Following in her Footsteps
When the founder of Indian River Hospital left to serve in World War II, a committed group of volunteers took charge of her hospital. This is the story of how that happened and how that has never changed.
Hospital on 25th Street (1952).
“I was 2 and my brother Bob was 4 when Mother opened Indian River Hospital,” remembers 87-year-old Maxine Case, daughter of Garnett Lunsford Radin. “Originally the building was supposed to be a hotel. But this was back in 1932. The Land Bust of 1926 and the Great Depression had prevented it from ever opening.”
The hotel-turned-21-bed hospital was located on Old Dixie Highway and 10th Lane. “Bob and I lived in the hospital. Our room was right next to the autoclave room where they sterilized equipment.”
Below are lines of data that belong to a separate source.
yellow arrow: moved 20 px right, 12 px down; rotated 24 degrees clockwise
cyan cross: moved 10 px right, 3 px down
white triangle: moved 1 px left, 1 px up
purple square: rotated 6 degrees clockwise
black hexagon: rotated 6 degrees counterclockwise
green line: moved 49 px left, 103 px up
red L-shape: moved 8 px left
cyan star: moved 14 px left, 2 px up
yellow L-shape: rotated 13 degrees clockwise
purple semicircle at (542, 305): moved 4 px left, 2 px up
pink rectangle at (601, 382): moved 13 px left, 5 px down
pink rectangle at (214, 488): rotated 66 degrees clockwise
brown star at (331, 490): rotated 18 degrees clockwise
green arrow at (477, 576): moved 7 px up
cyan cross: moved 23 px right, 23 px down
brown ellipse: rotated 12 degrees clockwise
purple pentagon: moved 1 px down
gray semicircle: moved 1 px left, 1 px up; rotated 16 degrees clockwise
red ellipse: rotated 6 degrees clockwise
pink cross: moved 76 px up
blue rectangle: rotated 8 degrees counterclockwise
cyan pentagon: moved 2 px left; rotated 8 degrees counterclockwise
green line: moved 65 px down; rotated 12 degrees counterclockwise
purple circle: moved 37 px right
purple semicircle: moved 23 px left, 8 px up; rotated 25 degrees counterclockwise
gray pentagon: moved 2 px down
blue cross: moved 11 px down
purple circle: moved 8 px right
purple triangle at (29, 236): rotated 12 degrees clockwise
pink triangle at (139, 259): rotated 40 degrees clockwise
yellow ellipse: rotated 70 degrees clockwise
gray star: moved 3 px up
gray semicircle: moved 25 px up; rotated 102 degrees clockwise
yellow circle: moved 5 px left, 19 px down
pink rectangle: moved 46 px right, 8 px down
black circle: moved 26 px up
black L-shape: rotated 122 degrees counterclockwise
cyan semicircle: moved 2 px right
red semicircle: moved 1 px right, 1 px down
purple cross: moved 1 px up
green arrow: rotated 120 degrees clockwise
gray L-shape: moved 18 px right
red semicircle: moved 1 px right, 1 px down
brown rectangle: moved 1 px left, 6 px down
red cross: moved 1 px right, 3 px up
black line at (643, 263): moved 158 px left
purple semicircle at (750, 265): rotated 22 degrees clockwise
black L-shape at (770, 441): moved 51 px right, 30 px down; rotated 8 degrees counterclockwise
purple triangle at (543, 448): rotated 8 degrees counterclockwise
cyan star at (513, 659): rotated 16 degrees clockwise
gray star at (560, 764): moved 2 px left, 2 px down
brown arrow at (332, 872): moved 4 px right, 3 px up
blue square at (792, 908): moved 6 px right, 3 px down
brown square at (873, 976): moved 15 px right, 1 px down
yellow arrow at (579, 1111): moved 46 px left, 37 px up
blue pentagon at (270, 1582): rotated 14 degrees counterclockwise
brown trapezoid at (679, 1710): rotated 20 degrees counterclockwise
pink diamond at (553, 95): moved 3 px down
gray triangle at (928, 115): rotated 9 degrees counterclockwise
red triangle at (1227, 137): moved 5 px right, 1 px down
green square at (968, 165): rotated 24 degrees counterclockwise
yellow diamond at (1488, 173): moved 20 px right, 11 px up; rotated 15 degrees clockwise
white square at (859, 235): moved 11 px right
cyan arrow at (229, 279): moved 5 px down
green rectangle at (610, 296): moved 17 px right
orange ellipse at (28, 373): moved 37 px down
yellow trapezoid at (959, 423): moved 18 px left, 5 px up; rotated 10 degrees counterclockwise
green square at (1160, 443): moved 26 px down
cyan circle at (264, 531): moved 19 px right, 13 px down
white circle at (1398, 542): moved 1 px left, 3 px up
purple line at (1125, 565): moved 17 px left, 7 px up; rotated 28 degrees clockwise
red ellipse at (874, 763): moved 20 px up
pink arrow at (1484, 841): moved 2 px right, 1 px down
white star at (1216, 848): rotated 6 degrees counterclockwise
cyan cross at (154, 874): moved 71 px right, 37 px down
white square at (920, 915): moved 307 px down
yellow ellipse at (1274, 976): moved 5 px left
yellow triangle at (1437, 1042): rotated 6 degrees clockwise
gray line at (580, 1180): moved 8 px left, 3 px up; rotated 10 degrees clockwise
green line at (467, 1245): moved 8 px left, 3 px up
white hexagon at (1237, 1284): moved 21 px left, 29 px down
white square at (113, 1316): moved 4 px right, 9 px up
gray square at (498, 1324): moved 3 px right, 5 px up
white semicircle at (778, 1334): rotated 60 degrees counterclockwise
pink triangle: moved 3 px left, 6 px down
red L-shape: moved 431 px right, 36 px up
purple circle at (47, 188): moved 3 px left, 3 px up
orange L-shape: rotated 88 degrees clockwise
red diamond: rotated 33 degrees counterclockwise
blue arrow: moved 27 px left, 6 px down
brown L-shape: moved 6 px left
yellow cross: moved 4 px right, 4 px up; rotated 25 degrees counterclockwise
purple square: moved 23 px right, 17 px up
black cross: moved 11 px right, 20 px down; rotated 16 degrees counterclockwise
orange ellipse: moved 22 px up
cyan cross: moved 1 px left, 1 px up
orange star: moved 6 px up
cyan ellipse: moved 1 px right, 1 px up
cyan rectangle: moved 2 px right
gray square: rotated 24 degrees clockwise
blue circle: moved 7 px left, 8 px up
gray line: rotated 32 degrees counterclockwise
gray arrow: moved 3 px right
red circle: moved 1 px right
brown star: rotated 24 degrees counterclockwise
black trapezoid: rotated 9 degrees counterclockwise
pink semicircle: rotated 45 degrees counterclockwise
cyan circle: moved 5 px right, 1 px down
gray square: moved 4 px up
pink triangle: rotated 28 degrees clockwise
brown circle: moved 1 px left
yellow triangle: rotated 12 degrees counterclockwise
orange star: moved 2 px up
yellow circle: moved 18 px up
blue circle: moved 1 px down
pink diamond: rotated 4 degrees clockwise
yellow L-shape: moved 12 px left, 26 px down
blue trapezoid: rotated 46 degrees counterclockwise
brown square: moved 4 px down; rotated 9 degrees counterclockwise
Case shared that her mom decided at age 14 that she wanted to be a nurse, as she took care of her father who was dying from cancer. At age 29, after receiving an inheritance from the sale of land in Nebraska, Radin opened the first hospital in Indian River County with $22,500 of her own money. The closest hospital at that time was 70 miles away on mostly unpaved roads.
“Conditions were pretty primitive but patients received lots of tender loving care,” says Case. “People had little money to pay their bills. Mother struggled to keep the hospital open.”